Podlasie nie jest atrakcyjne inwestycyjnie. Poza bezpieczeństwem mamy mało do zaoferowania
Woj. podlaskie jest mało atrakcyjne inwestycyjnie pod niemal każdym względem. Wyróżnia nas tylko wysoki poziom bezpieczeństwa powszechnego. Takie wnioski zawarte są w najnowszym opracowaniu autorstwa Instytutu Badań Nad Gospodarką Rynkową.
pixabay.com
Mało atrakcyjne województwo
Z opracowania pt. Atrakcyjność inwestycyjna województw i podregionów Polski 2016 przygotowanego przez Instytut Badań Nad Gospodarką Rynkową w ramach współpracy z Fundacją Konrada Adenauera wynika, że Podlaskie należy do najmniej atrakcyjnych inwestycyjnie polskich regionów. Zamyka ono stawkę wszystkich województw, zajmując 16. lokatę.
Autorzy badania twierdzą, że nic nie wskazuje na to, by w najbliższym czasie mogło się to zmienić. Wskazują też, że właściwie jedynym atutem naszego regionu jest wysoki poziom bezpieczeństwa powszechnego. Udało się go osiągnąć dzięki dość niskiemu stopniu urbanizacji, niskiemu poziomowi przestępczości oraz wysokiemu poziomowi wykrywalności przestępstw.
Eksperci wyjaśniają jednak, że w porównaniu z poprzednimi trzema latami, głównie za sprawą relatywnie dość dobrych efektów funkcjonowania Suwalskiej SSE w zakresie powstawania nowych miejsc pracy, woj. podlaskiemu udało się przeskoczyć woj. świętokrzyskie i uplasować się na 15. miejscu wśród regionów pod względem poziomu rozwoju infrastruktury gospodarczej.
Natomiast za sprawą inwestycji drogowych i znacznie krótszego czasu potrzebnego na dojechanie z Olsztyna do Warszawy, woj. warmińsko-mazurskie zepchnęło nas na ostatnie miejsce w zestawieniu regionów o najwyższej dostępności transportowej.
Niestety np. w ujęciu branżowym Podlasie cechuje się bardzo niską atrakcyjnością inwestycyjną zarówno dla działalności przemysłowej, jak i usługowej oraz zaawansowanej technologicznie. Świadczy o tym m.in. fakt, że w 2015 r. w Podlaskiem jedynie 5 inwestorów zagranicznych zainwestowało więcej niż 1 mln dolarów.
Podlaskie podregiony
Z badania wynika, że wszystkie podregiony woj. podlaskiego charakteryzują się niską (białostocki) bądź też bardzo niską atrakcyjnością (łomżyński, suwalski) inwestycyjną dla działalności przemysłowej.

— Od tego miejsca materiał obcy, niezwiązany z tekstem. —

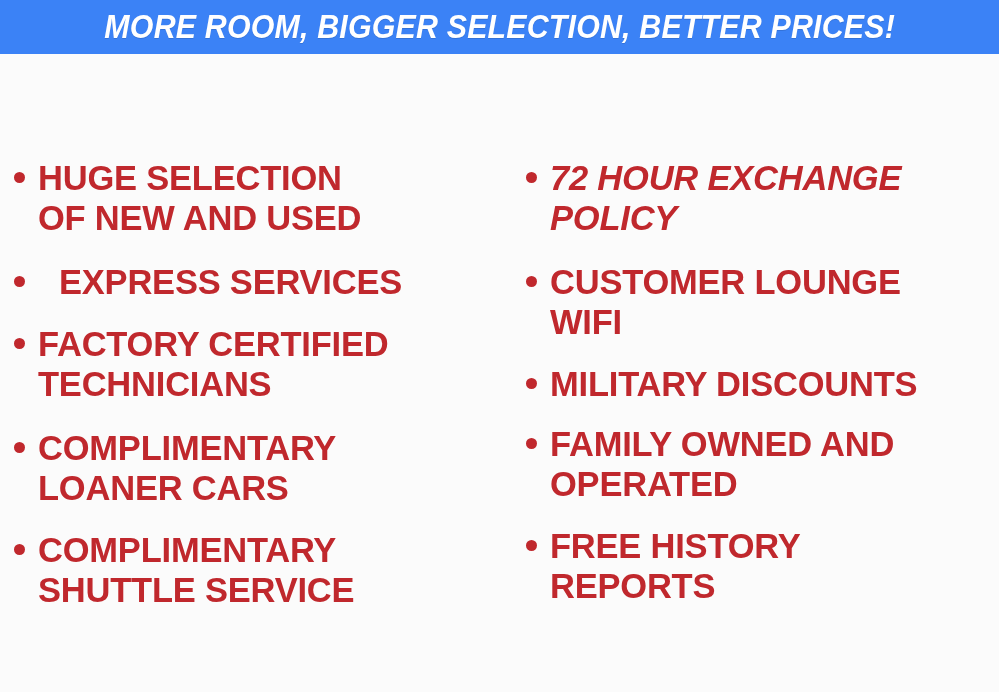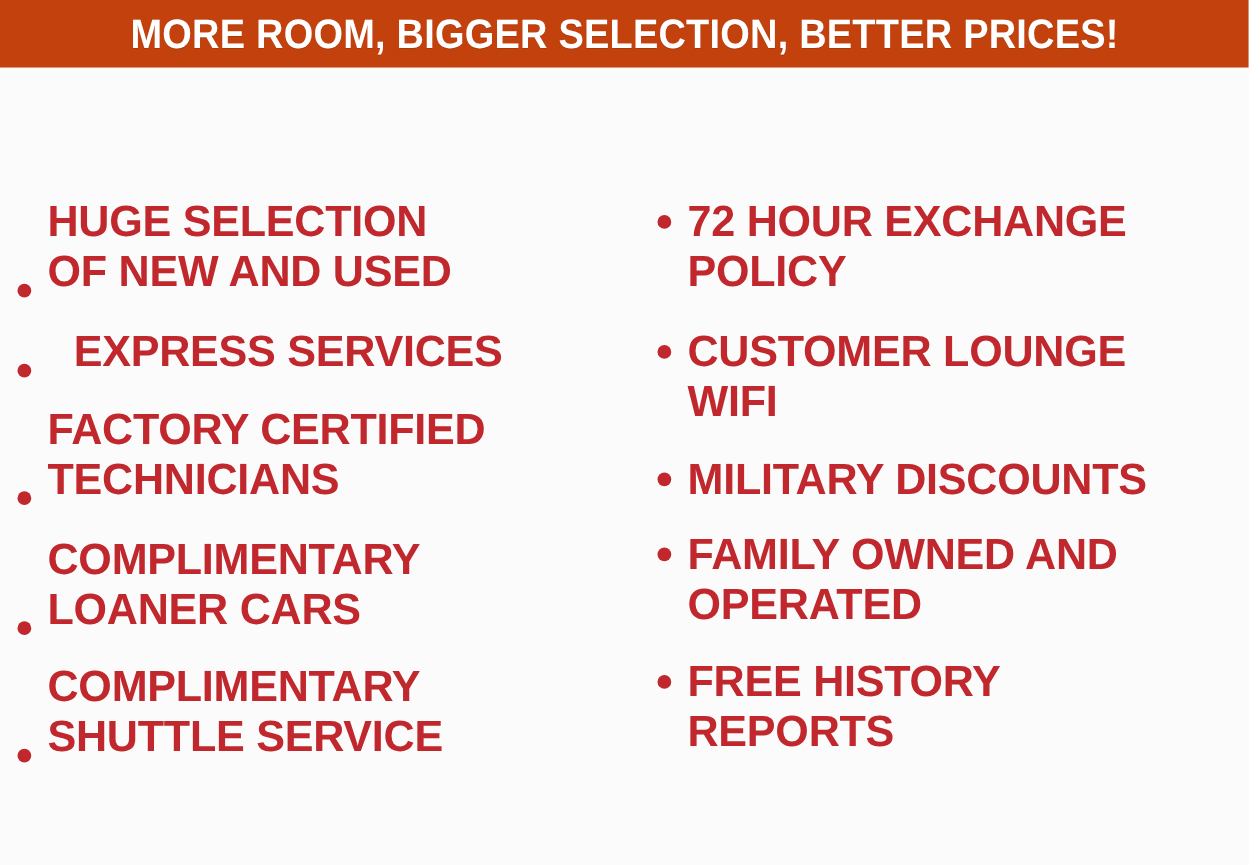"MORE ROOM, BIGGER SELECTION, BETTER" .banner { background: #c2410c -> #3b82f6; font-style: none -> italic }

Specjaliści twierdzą, że choć cały nasz region położony jest dość peryferyjnie, jego atutem nie są nawet niskie koszty pracy – pozostają bowiem na przeciętnym poziomie.
Jeżeli chodzi o działalność usługową, podregion białostocki charakteryzuje się przeciętną w skali kraju atrakcyjnością inwestycyjną. Wśród wszystkich polskich podregionów uplasował się on na 27. miejscu. Naszymi atutami są: wysoka aktywność społeczna mieszkańców, ponadprzeciętny poziom przedsiębiorczości oraz ponadprzeciętna jakość zasobów pracy.
Największym mankamentem pozostaje jednak niska dostępność transportowa, związana przede wszystkim ze sporą odległością dzielącą Białystok z najbliższymi lotniskami międzynarodowymi – na Okęciu oraz w Modlinie.
Niestety, zdaniem autorów, opracowania żaden z podregionów woj. podlaskiego nie jest atrakcyjny dla lokowania na jego obszarze inwestycji z branży high-tech. Najwyżej sklasyfikowany podregion białostocki zajmuje w ogólnym zestawieniu dopiero 46. miejsce.